An inquest into the death of an Inniskeen man who took his own life in a holding cell before appearing in court has failed to determine exactly how he found the cord which he used to hang himself.

Shane Rogers (32), from Deery’s Terrace, Inniskeen had confessed to the murder of GAA footballer James Hughes after a late night argument over a former girlfriend of Rogers.

The inquest has also recommenedt that an authority be set to oversee standards in prisons.

The inquest heard that Rogers had said that he planned to take his own life and when he remanded in custody, he was placed in a section for vulnerable inmates.

Giving evidence in the case a Garda Shane Fox said that in all likelihood the ligature was the cord from a hoodie.

Shane Roger’s brother , David Rogers. told the inquest that he had brought a bag full of clothes to Carrickmacross District Court, including a hoodie.

However, the inquest heard that Rogers was wearing his ‘courtwrap’ on the day of his death, the same as whne he first arrived at Cloverhill Prison.

Governor Ronan Maher, giving evidence, said that CCTV footage shows he was not wearing a hoodie on arrival. A hoodie was, however, logged in the contents of the navy holdall. Mr Rogers would not have had access to the bag, he said.

When asked by coroner Dr Brian Farrell if it would be possible to conceal a cord on entry into prison, Mr Maher said the prison only carries out external searches. and that Rogers had access to the hoodie before he got to the prison.

Mr Maher said that prison records showed that the navybag was given to gardai but not signed for. Barrister for the family, James McGowan, said the record before the inquest only refers to the court wrap being collected by gardai. Mr Maher conceded that the hoodie and the navy holdall could not be accounted for.

Coroner Dr Brian Farrell said the jury could accept that, on the balance of probability, the ligature used was a cord from a hoodie but the evidence is “silent” on how the dead man came to have it.

It is also not possible to say precisely which hoodie the cord came from, he said.

He told the jury that there was no question of third party involvement in the death and it is plain from the evidence that Mr Rogers took his own life.

In addition to the suicide verdict, the jury made a number of recommendations including the setting up of a national authority to oversee the development of standards in prison.

About this task. Write out the passage from the inquest report word for word, starting with "An inquest into" and going on through "for vulnerable inmates.".

Items from a collection
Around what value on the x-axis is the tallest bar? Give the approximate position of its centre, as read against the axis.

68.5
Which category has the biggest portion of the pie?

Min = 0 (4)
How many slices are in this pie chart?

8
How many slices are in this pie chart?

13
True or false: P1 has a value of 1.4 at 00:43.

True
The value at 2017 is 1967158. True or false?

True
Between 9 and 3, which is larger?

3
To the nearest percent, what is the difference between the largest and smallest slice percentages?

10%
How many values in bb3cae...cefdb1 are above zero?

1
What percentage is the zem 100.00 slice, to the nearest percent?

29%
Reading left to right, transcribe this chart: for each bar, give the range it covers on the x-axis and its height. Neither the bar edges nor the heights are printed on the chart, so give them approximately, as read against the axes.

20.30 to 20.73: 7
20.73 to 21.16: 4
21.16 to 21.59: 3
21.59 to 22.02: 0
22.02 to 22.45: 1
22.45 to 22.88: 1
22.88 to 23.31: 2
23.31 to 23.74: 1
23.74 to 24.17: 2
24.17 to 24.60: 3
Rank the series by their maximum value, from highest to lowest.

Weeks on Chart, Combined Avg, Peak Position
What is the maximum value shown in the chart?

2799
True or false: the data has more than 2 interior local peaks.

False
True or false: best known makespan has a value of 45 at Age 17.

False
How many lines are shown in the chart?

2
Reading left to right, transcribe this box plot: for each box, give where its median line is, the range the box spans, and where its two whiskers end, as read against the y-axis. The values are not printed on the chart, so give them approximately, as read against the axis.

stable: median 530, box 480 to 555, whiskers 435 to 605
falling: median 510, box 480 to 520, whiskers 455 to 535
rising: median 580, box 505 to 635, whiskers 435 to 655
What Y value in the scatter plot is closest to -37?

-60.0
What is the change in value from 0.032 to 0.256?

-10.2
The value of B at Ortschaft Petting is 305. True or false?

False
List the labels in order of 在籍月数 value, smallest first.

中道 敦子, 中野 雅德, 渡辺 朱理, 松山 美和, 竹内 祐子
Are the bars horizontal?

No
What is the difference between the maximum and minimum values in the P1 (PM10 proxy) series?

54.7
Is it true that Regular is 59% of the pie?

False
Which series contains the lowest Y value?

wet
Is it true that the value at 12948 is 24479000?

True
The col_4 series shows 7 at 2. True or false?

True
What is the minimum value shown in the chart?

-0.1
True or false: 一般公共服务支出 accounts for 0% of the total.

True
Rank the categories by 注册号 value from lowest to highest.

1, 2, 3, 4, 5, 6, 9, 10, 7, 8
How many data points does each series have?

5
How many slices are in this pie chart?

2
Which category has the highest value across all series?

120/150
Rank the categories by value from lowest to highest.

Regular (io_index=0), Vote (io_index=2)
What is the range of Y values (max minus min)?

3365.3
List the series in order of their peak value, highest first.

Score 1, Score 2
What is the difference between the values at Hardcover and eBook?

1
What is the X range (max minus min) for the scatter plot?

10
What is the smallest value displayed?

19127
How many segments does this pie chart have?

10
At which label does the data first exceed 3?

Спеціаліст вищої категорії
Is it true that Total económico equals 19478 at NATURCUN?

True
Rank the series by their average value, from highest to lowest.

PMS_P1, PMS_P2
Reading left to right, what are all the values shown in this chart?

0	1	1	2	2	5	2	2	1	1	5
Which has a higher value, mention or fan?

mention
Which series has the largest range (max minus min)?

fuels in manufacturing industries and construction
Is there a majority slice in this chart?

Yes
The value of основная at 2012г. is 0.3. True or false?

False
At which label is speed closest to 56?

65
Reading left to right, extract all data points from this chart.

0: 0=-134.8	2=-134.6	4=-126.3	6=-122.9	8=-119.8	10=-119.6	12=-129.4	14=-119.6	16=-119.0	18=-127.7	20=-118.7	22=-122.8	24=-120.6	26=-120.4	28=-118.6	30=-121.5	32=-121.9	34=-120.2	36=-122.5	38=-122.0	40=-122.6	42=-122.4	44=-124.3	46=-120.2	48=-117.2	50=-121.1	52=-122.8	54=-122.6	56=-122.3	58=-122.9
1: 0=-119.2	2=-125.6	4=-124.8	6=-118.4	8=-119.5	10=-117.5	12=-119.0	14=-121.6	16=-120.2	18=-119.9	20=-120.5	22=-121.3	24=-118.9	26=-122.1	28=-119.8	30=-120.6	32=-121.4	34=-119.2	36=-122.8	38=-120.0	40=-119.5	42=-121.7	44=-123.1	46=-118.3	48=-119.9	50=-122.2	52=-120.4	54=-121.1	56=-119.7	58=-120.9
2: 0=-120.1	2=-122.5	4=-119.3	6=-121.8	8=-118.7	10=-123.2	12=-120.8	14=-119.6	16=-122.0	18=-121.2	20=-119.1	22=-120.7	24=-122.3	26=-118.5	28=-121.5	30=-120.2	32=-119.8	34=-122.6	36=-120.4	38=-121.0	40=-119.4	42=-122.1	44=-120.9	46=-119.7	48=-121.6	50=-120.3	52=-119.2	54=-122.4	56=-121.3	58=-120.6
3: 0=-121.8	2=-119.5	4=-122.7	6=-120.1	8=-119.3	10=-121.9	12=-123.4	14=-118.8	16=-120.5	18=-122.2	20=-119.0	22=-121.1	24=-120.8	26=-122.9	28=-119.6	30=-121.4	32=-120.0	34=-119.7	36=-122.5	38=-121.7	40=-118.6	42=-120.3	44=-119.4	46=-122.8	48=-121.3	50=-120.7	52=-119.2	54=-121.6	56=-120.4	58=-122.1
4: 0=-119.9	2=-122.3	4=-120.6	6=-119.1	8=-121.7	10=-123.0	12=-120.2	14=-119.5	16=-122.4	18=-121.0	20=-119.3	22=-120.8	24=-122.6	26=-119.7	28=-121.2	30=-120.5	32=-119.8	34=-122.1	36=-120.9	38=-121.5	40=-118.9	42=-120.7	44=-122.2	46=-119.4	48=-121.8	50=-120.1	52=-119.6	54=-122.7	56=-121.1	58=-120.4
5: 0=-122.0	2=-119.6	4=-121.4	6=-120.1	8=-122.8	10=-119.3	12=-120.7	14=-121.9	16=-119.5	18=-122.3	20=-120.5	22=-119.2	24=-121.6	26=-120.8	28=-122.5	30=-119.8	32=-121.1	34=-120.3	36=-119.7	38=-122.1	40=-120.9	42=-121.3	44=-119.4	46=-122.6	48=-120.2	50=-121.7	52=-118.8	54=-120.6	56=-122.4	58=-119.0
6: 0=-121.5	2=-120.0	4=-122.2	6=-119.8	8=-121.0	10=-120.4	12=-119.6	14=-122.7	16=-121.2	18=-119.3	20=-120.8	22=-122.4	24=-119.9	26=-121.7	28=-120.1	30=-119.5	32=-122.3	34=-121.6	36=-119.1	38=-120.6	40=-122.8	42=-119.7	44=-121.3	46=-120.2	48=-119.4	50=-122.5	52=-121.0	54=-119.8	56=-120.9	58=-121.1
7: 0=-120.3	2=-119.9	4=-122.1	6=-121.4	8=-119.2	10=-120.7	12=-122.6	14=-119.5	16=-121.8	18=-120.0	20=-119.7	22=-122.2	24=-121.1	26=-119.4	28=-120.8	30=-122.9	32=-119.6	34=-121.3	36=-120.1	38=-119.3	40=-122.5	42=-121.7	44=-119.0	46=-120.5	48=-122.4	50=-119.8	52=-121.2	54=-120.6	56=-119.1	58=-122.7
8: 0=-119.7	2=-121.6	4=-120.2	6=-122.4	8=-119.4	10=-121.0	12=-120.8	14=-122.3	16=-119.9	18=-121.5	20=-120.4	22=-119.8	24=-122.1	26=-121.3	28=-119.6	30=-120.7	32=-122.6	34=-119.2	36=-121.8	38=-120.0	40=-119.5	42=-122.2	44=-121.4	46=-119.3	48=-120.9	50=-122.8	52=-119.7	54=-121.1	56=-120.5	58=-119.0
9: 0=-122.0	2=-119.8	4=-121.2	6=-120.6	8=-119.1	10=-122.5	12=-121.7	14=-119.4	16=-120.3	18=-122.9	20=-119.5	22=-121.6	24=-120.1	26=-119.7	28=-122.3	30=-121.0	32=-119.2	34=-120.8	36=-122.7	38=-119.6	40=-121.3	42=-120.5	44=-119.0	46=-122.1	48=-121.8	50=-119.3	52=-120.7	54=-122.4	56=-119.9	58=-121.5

Exercise answer.
An inquest into the death of an Inniskeen man who took his own life in a holding cell before appearing in court has failed to determine exactly how he found the cord which he used to hang himself.

Shane Rogers (32), from Deery’s Terrace, Inniskeen had confessed to the murder of GAA footballer James Hughes after a late night argument over a former girlfriend of Rogers.

The inquest has also recommenedt that an authority be set to oversee standards in prisons.

The inquest heard that Rogers had said that he planned to take his own life and when he remanded in custody, he was placed in a section for vulnerable inmates.